Immunocytochemical examination of cells treated with compound 1c and IM. TNBC MDA-MB-231 cells were treated for 24 h with compound at a concentration five-fold the IC₅₀ value. Cells were fixed and stained with antibodies to α-tubulin (green) as a marker for the chromosome condensation, and DAPI for DNA (blue). Phosphorylated histone H3 was undetectable in interphase cells. Images were captured by Zeiss LSM700 confocal fluorescence microscope using ×63 (A) or ×40 (B) objective lens. Bar, 25 μm.

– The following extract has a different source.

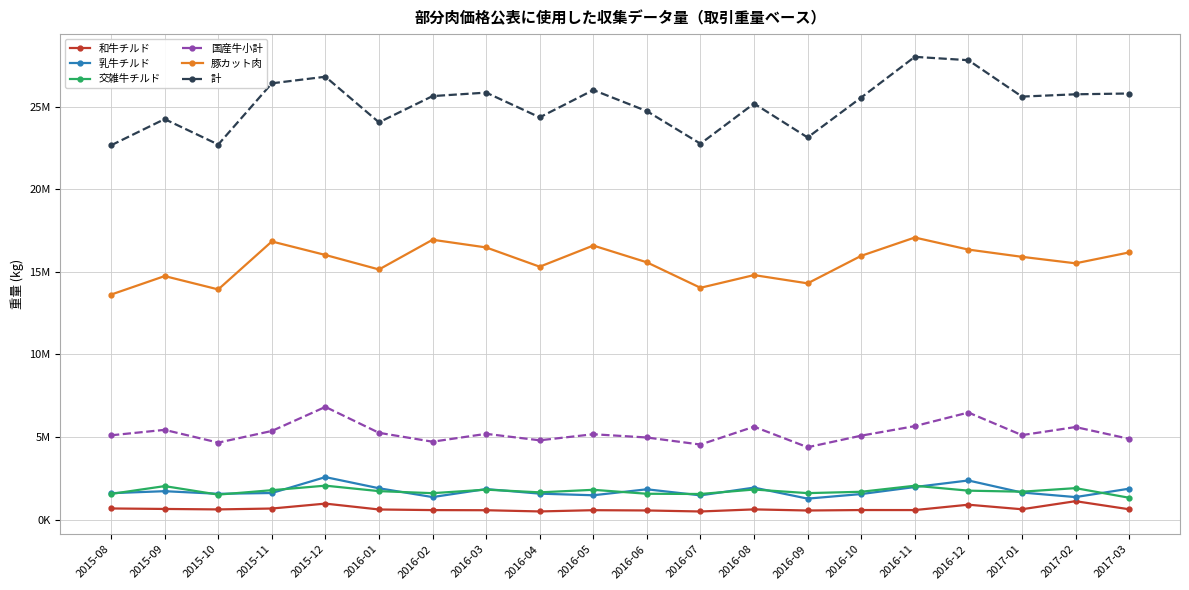

What is the difference between the second highest and minimum values in the 豚カット肉 series?

3319043.9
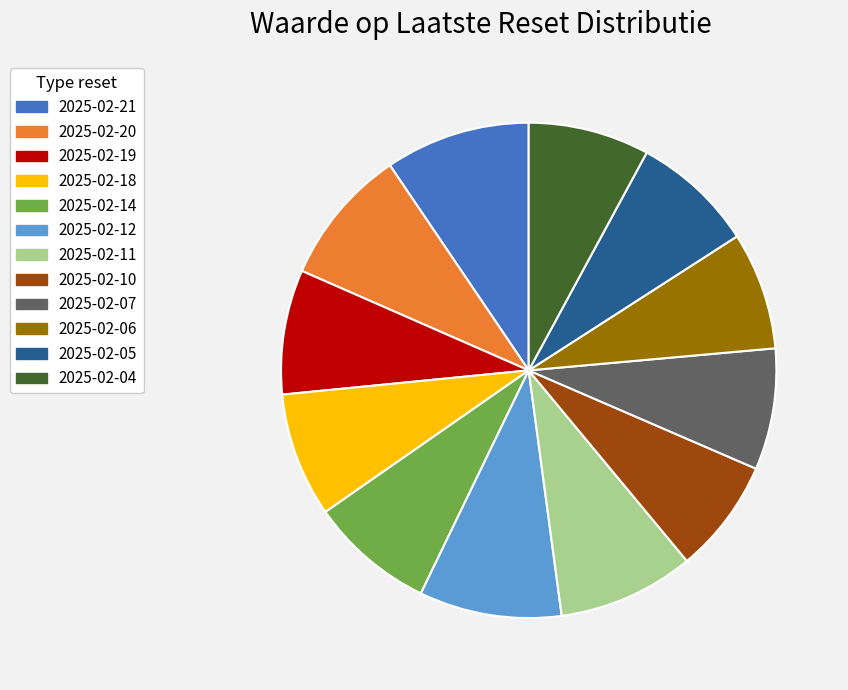

How many segments does this pie chart have?

12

In summary, twenty-three novel indolin-2-one compounds were designed, synthesized and evaluated for their cytotoxic activity. Most compounds showed significant antiproliferative activity against the tested cell lines, and notably, two compounds showed potent inhibition against the TNBC cell line MDA-MB-231. To explore the antitumor mechanism of this compound class, flow cytometry and confocal microscopy were utilized and molecular mechanisms different from that of IM were implied. The results suggest that the privileged structure indolin2-one could be a good chemical phenotype for both structural diversity and mechanistic novelty.